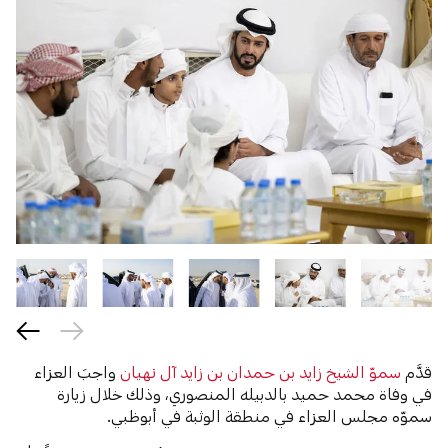
قدَّم
سموّ الشيخ زايد بن حمدان بن زايد آل نهيان
واجبَ العزاء
في وفاة محمد حميد بالدبيله المنصوري، وذلك خلال زيارة
سموّه مجلس العزاء في منطقة الوثبة في أبوظبي.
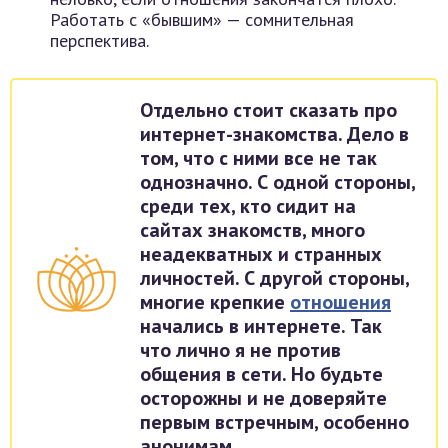
Работать с «бывшим» — сомнительная
перспектива.
Отдельно стоит сказать про
интернет-знакомства. Дело в
том, что с ними все не так
однозначно. С одной стороны,
среди тех, кто сидит на
сайтах знакомств, много
неадекватных и странных
личностей. С другой стороны,
многие крепкие
отношения
начались в интернете. Так
что лично я не против
общения в сети. Но будьте
осторожны и не доверяйте
первым встречным, особенно
анонимам.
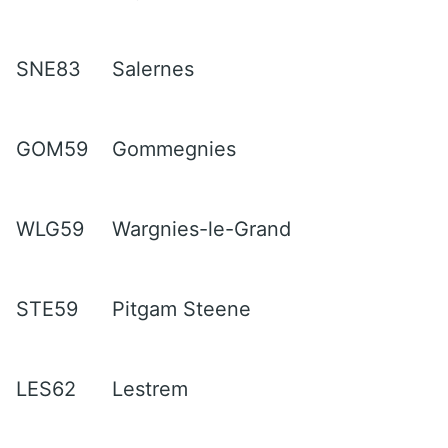
SNE83
Salernes
GOM59
Gommegnies
WLG59
Wargnies-le-Grand
STE59
Pitgam Steene
LES62
Lestrem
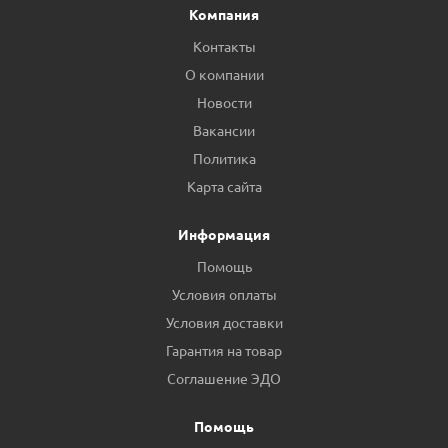
Компания
Контакты
О компании
Новости
Вакансии
Политика
Карта сайта
Информация
Помощь
Условия оплаты
Условия доставки
Гарантия на товар
Соглашение ЭДО
Помощь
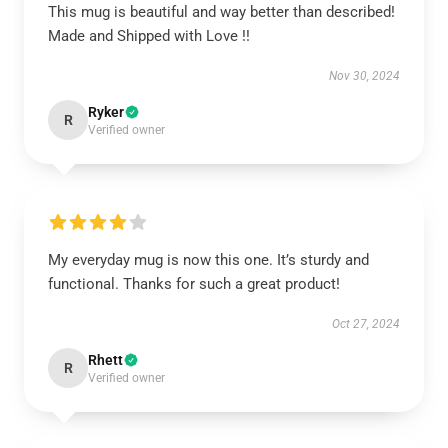
This mug is beautiful and way better than described!
Made and Shipped with Love !!
Nov 30, 2024
Ryker
R
Verified owner
My everyday mug is now this one. It’s sturdy and
functional. Thanks for such a great product!
Oct 27, 2024
Rhett
R
Verified owner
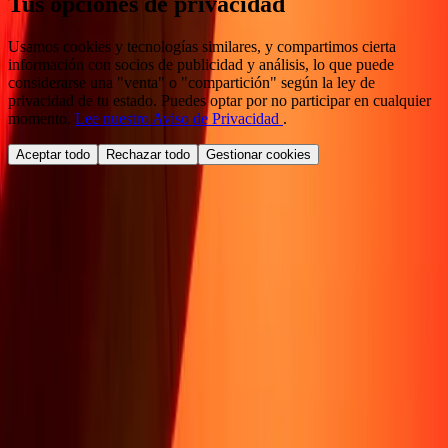
Tus opciones de privacidad
Usamos cookies y tecnologías similares, y compartimos cierta
información con socios de publicidad y análisis, lo que puede
considerarse una "venta" o "compartición" según la ley de
privacidad de tu estado. Puedes optar por no participar en cualquier
momento.
Lee nuestro Aviso de Privacidad
.
Aceptar todo
Rechazar todo
Gestionar cookies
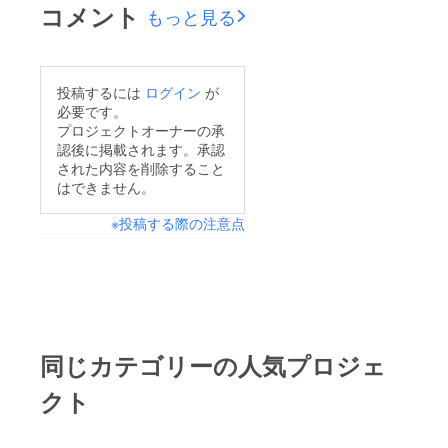
す。
コメント
もっと見る
https://lifecalendar-
app.bubbleapps.io/ver
sion-test/
投稿するには
ログイン
が
必要です。
プロジェクトオーナーの承
認後に掲載されます。承認
された内容を削除すること
はできません。
※投稿する際の注意点
同じカテゴリーの人気プロジェ
クト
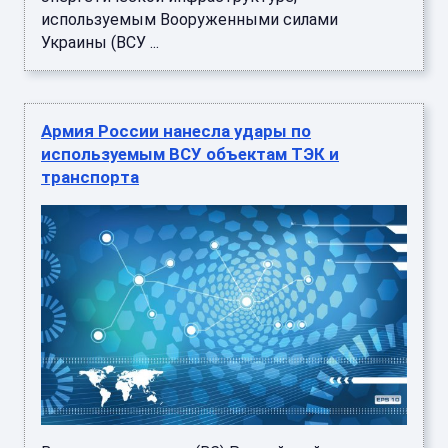
используемым Вооруженными силами
Украины (ВСУ ...
Армия России нанесла удары по
используемым ВСУ объектам ТЭК и
транспорта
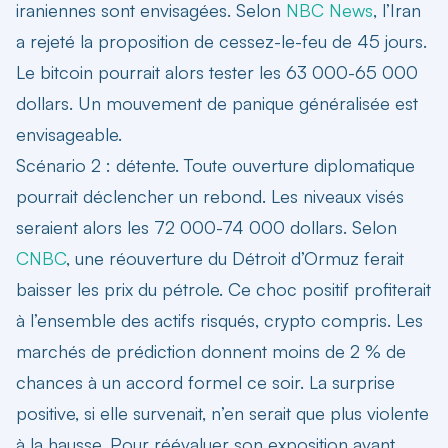
iraniennes sont envisagées. Selon
NBC News
, l’Iran
a rejeté la proposition de cessez-le-feu de 45 jours.
Le bitcoin pourrait alors tester les 63 000-65 000
dollars. Un mouvement de panique généralisée est
envisageable.
Scénario 2 : détente.
Toute ouverture diplomatique
pourrait déclencher un rebond. Les niveaux visés
seraient alors les 72 000-74 000 dollars. Selon
CNBC
, une réouverture du Détroit d’Ormuz ferait
baisser les prix du pétrole. Ce choc positif profiterait
à l’ensemble des actifs risqués, crypto compris. Les
marchés de prédiction donnent moins de 2 % de
chances à un accord formel ce soir. La surprise
positive, si elle survenait, n’en serait que plus violente
à la hausse. Pour réévaluer son exposition avant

= = =

§ WHAT IS NEEDED:
Working from the lines above, reproduce the material exactly and exclude its pictures.

§ EXERCISE OUTPUT:
قدَّم
سموّ الشيخ زايد بن حمدان بن زايد آل نهيان
واجبَ العزاء
في وفاة محمد حميد بالدبيله المنصوري، وذلك خلال زيارة
سموّه مجلس العزاء في منطقة الوثبة في أبوظبي.
Работать с «бывшим» — сомнительная
перспектива.
Отдельно стоит сказать про
интернет-знакомства. Дело в
том, что с ними все не так
однозначно. С одной стороны,
среди тех, кто сидит на
сайтах знакомств, много
неадекватных и странных
личностей. С другой стороны,
многие крепкие
отношения
начались в интернете. Так
что лично я не против
общения в сети. Но будьте
осторожны и не доверяйте
первым встречным, особенно
анонимам.
SNE83
Salernes
GOM59
Gommegnies
WLG59
Wargnies-le-Grand
STE59
Pitgam Steene
LES62
Lestrem
Компания
Контакты
О компании
Новости
Вакансии
Политика
Карта сайта
Информация
Помощь
Условия оплаты
Условия доставки
Гарантия на товар
Соглашение ЭДО
Помощь
This mug is beautiful and way better than described!
Made and Shipped with Love !!
Nov 30, 2024
Ryker
R
Verified owner
My everyday mug is now this one. It’s sturdy and
functional. Thanks for such a great product!
Oct 27, 2024
Rhett
R
Verified owner
Tus opciones de privacidad
Usamos cookies y tecnologías similares, y compartimos cierta
información con socios de publicidad y análisis, lo que puede
considerarse una "venta" o "compartición" según la ley de
privacidad de tu estado. Puedes optar por no participar en cualquier
momento.
Lee nuestro Aviso de Privacidad
.
Aceptar todo
Rechazar todo
Gestionar cookies
す。
コメント
もっと見る
https://lifecalendar-
app.bubbleapps.io/ver
sion-test/
投稿するには
ログイン
が
必要です。
プロジェクトオーナーの承
認後に掲載されます。承認
された内容を削除すること
はできません。
※投稿する際の注意点
同じカテゴリーの人気プロジェ
クト
используемым Вооруженными силами
Украины (ВСУ ...
Армия России нанесла удары по
используемым ВСУ объектам ТЭК и
транспорта
iraniennes sont envisagées. Selon
NBC News
, l’Iran
a rejeté la proposition de cessez-le-feu de 45 jours.
Le bitcoin pourrait alors tester les 63 000-65 000
dollars. Un mouvement de panique généralisée est
envisageable.
Scénario 2 : détente.
Toute ouverture diplomatique
pourrait déclencher un rebond. Les niveaux visés
seraient alors les 72 000-74 000 dollars. Selon
CNBC
, une réouverture du Détroit d’Ormuz ferait
baisser les prix du pétrole. Ce choc positif profiterait
à l’ensemble des actifs risqués, crypto compris. Les
marchés de prédiction donnent moins de 2 % de
chances à un accord formel ce soir. La surprise
positive, si elle survenait, n’en serait que plus violente
à la hausse. Pour réévaluer son exposition avant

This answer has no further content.